Tour por la desidia estatal
Los Miserables (Les Misérables, 2019) empieza con planos y yeites de edición de documental; con los pibes de Montfermeil yendo a la Torre Eiffel a festejar el triunfo de Francia en la final de la Copa del Mundo de Rusia. Con quilombo, risas y corridas. La acción y el vértigo de esa primera gran escena precréditos recién pareciera replicarse en el final, en ese desmadre simétrico que el director Ladj Ly incluso guarda para hacer su analogía con las protestas del 2005, cuando las molotov volaron de las manos de los pibes de la periferia y cayeron en los techos de tantos autos de buenas marcas; disturbios que tuvieron al odio contra la policía asesina y contra Nicolas Sarkozy como principal combustible de la juventud privada del bienestar europeo. Ly busca ese reflejo porque es lo que le interesa filmar, lo que filmó desde siempre. Les Misérables es un título que no implica nada, ni adaptación ni legitimación cultural, sólo un par de referencias y unas citas textuales que podrían no estar. La adaptación concreta es la del corto homónimo del 2017, y una continuación de los documentales que filma desde que agarró una cámara en los pasillos de su villa vertical. Hace ya varios años que Ly forma parte del colectivo de artistas Koutrajmé (argot francés de “cortometraje”), con los que además de fundar una escuela de cine editó Go Fast Connexion (2009), un falso documental sobre un dealer de Montfermeil en el que ya se veían varias de las marcas estéticas y de las ideas que vemos en Les Misérables: los monoblocks, los problemas con la policía, los planos desde adentro de los autos, la dinámica de verité, etc.

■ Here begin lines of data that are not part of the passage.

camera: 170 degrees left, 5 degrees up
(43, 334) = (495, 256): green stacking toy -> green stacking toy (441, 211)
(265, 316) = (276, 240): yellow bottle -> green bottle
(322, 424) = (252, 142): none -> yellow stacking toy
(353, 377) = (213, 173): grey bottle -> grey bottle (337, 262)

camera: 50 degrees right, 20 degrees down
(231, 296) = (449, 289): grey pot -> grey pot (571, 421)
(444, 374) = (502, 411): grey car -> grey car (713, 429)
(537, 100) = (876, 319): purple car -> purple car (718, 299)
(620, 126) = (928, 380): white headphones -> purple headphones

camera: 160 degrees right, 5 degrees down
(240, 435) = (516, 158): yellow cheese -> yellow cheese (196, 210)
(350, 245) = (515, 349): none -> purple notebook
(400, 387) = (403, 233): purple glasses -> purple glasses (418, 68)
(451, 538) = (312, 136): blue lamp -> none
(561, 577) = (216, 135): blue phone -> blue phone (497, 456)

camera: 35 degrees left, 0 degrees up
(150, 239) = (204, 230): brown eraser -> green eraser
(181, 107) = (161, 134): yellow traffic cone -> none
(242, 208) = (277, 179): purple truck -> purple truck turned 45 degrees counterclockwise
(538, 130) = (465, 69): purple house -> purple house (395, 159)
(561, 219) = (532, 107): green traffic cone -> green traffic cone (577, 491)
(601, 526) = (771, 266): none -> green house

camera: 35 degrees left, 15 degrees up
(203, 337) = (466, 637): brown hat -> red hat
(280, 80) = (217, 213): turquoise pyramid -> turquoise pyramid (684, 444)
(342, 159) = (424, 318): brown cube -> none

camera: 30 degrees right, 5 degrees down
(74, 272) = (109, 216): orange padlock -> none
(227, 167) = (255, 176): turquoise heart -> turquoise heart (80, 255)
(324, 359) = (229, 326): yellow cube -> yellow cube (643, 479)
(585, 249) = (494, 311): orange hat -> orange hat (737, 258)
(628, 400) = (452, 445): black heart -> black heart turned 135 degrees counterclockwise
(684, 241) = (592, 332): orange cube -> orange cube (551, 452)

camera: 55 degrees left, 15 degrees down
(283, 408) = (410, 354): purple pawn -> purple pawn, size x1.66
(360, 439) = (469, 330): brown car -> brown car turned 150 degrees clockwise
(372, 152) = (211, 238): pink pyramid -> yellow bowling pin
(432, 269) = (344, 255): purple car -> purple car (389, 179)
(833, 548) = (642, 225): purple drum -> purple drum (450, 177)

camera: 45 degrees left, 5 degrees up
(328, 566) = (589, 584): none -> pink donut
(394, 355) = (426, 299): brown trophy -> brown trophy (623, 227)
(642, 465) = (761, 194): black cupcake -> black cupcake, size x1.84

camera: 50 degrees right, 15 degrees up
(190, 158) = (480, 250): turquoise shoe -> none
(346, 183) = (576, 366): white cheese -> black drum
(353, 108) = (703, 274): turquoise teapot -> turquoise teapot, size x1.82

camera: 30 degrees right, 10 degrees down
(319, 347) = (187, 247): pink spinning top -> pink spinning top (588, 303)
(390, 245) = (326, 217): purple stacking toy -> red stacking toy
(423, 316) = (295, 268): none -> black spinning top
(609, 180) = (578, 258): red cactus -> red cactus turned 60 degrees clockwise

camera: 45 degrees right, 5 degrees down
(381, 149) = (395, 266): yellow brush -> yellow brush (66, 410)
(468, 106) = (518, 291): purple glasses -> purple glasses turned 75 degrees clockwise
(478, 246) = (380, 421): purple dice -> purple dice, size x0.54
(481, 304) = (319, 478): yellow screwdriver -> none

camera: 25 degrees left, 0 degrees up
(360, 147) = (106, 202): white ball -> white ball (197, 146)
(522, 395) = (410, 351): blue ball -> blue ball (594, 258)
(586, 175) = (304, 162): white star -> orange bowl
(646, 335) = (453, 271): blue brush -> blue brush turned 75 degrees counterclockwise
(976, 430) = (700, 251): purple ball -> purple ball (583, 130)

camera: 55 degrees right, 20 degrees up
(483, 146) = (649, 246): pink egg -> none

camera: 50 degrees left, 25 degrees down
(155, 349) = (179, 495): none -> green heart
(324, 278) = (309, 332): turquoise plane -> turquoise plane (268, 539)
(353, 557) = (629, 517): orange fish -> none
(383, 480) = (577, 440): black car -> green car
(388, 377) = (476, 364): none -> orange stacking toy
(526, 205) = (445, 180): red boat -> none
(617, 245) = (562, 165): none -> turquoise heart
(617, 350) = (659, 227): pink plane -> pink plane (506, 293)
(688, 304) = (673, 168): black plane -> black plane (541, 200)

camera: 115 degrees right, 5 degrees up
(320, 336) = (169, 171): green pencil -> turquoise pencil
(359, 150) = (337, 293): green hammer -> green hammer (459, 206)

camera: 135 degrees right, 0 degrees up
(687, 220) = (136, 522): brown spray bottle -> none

En Les Misérables el protagonista no es un habitante del barrio sino un forastero; un policía recién llegado (ese Brigadier Stéphane Ruiz en la piel de Damien Bonnard) que se desayuna la violencia institucional y la de un suburbio en el que seguramente haya más negros y musulmanes que en el resto de Francia. El punto de vista es el de Ruiz porque es el nuestro; Ly nos quiere contar su historia al mismo tiempo que hacer de guía para blancos cristianos, pequeño-burgueses progresistas que comulgarán con la crítica a la policía y a la precaria presencia estatal, o reaccionarios que dirán que el problema es la inmigración. El papel de Ruiz es el de policía mediador, un tipo que busca la redención como Eugène-François Vidocq, musa de Victor Hugo. Ly (que estuvo en cana por un secuestro hace no muchos años) nos hace empatizar con los testigos de la historia: el policía recién llegado y un chico que filma un episodio de violencia policial que será el plot point que desencadenará el conflicto del clímax. Hay una búsqueda tal vez algo tibia de no querer ponernos en la piel de los policías hijos de puta ni de los pendejos quilomberos del barrio. Algo tibia sobre todo si pensamos en ese inicio tan cargado de energía y en su estética de choque, más de cine de guerrilla que de alfombra roja; destino, este último, de tanto cine social impotente.